Maurice Rocher : Dans ma vie, la femme a été une obsession. La femme est à la fois muse et figure sacrée, mais aussi incarnation de mes désirs assouvis ou refoulés, comme je l’ai écrit dans mon journal de bord: « la chair refusée, la chair triomphante et l’Ange noir qui attend son heure, comme les vautours très haut dans le ciel ». Avant 1965, mes représentations féminines évoquent souvent une spiritualité mystique, proche de l’idéal marial. « Dans les moments où j’avais tous les éléments pour être  heureux, la Femme mythique s’est toujours interposée. C’était la femme de chair que je rencontrais en allant dans la rue. Elle s’interposait comme un écran ». Après 1965, la femme devient plus terrienne, ironique, parfois ogresse aux seins lourds, « cette mangeuse d’hommes tant de fois peinte qu’il fallait donc que je l’expérimente moi-même un jour ». 

 

Galeriste : Que souhaitez vous léguer à la postérité ?

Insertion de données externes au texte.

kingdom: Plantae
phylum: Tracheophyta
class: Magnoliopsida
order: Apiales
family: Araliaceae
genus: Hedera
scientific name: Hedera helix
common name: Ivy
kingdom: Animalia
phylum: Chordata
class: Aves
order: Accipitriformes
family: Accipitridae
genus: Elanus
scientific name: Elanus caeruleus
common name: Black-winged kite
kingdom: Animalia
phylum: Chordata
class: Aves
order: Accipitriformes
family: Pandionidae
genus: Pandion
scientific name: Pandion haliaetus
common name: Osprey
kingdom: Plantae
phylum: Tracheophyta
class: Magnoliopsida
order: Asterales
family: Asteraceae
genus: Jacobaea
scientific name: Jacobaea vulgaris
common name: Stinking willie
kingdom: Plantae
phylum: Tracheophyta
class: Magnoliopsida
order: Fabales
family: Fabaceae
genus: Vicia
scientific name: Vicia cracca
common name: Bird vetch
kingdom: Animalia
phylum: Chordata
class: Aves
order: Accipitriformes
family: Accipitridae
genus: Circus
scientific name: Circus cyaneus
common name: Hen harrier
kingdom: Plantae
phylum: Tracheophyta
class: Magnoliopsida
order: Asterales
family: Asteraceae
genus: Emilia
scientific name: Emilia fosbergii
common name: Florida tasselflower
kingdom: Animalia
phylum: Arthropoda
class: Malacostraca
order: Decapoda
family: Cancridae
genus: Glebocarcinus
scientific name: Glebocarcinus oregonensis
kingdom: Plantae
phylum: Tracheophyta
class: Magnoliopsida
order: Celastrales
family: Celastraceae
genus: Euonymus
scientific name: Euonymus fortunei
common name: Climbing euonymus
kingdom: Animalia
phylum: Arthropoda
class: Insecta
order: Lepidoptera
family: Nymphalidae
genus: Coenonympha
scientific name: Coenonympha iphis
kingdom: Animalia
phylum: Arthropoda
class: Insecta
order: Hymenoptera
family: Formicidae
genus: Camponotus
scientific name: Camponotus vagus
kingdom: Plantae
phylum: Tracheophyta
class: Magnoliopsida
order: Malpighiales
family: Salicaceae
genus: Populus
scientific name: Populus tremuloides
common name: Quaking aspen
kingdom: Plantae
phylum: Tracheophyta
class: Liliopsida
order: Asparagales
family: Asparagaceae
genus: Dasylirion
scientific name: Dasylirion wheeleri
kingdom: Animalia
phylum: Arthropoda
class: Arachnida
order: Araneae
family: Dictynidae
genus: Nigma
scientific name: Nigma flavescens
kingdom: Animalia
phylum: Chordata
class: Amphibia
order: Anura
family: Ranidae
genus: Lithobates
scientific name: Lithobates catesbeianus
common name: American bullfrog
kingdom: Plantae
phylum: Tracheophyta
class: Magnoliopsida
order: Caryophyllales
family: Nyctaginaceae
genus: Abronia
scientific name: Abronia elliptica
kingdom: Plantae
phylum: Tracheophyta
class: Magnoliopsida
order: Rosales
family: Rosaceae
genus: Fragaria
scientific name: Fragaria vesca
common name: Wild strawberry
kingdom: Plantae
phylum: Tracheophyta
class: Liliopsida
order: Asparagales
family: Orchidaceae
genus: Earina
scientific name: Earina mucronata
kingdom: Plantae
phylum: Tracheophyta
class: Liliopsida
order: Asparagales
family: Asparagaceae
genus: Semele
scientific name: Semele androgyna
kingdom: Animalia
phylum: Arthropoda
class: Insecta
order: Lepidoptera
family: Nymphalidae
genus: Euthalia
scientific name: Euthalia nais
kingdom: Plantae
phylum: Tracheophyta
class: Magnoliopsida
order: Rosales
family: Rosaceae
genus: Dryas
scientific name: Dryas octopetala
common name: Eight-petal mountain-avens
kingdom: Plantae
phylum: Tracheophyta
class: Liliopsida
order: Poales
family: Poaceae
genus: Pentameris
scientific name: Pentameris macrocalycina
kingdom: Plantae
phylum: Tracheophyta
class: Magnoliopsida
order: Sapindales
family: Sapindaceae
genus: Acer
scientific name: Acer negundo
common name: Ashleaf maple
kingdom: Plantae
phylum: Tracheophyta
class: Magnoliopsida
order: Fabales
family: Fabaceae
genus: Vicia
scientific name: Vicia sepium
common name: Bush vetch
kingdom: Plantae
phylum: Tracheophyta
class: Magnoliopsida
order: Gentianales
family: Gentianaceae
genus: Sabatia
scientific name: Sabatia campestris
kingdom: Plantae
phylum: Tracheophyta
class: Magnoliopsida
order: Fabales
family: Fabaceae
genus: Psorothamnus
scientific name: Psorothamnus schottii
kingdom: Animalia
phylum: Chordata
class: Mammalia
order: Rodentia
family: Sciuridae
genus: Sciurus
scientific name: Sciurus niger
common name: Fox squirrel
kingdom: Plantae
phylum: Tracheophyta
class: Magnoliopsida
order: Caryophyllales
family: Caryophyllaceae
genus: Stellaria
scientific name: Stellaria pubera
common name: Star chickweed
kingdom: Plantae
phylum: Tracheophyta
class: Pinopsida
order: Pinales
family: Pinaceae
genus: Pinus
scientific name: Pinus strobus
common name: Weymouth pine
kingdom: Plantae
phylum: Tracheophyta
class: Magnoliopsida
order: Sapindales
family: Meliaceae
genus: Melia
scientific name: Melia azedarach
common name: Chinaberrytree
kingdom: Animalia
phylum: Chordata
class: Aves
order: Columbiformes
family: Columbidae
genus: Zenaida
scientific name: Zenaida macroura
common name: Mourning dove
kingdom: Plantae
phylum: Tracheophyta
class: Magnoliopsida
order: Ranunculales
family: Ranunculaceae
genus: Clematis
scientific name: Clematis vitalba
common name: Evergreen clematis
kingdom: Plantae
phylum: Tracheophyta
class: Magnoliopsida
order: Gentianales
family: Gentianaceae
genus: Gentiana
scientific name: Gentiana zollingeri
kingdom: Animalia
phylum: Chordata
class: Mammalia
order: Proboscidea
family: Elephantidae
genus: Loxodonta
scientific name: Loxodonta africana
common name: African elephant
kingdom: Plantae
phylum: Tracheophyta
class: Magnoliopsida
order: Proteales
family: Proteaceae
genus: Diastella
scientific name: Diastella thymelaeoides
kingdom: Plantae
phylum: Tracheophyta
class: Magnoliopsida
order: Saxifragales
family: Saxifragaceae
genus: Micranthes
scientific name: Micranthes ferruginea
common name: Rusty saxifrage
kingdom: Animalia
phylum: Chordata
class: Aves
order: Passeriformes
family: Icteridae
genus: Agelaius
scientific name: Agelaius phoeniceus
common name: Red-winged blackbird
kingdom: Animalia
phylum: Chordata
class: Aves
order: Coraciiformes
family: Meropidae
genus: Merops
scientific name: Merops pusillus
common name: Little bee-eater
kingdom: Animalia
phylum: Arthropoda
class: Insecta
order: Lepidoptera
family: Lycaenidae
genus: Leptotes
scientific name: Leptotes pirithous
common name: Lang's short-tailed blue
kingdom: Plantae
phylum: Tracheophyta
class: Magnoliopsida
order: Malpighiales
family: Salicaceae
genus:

Maurice Rocher  : Je ne souhaite rien léguer. Mes œuvres parlent pour elles-mêmes. Je peins pour exorciser mes démons, pas pour plaire ou être compris. Mais si mes vitraux, mes toiles, mes églises-femmes, mes visages matière, peuvent encore toucher sincèrement quelqu’un, alors peut-être que cela vaut la peine.

 

Galeriste : On vous dit inclassable mais on vous définit cependant comme peintre expressionniste. Pouvez-vous nous dire quelques mots sur l’expressionnisme ? 

Maurice Rocher : un critique d’art en 1983 m’avait demandé de lui écrire quelques mots sur l’expressionisme. Voici ce que je lui avait écrit : « L'expressionnisme est un "état", une façon d'être, de sentir, de vivre. Il est une exaspération, un déséquilibre, une anomalie, un don empoisonné, mais celui-là qui l'a reçu sait voir et dire ce qui est caché aux autres, même s'il en meurt parfois. Il sait le bouillonnement du sang. Comme un médium, il ressent l'angoisse tellurique, existentielle, cette soif d'absolu que tout homme porte et ignore. L'expressionnisme peut être panthéiste, solaire, il est aussi enfer, il est toujours passion, les mots bonheur et joie ne font pas partie de son jeu, il est plus que le baroque, maléfique parfois, sacré toujours. 

On naît expressionniste, on ne le devient pas. La défiguration n'est pas l'expressionnisme. C'est, au-delà, cette pulsion de la vie à travers la chair, le sang, le feu, la démesure, la folie, parfois la mort.  Les hommes le supportent mal, de quelque pays qu'ils soient, les Français moins que tout autres. Intemporel par excellence, rarement reconnu, mais inséparable de l'homme, de son cheminement tragique et de son destin. 

On tue les expressionnistes comme on tue les prophètes. »

 

Galeriste : quelle phrase de conclusion ! Que souhaiteriez vous dire à ceux qui vont découvrir votre travail lors de cette exposition ? 

Maurice Rocher : l’art est une quête, jamais une réponse. Que ceux qui me regardent cherchent eux-mêmes ce qu’ils doivent trouver.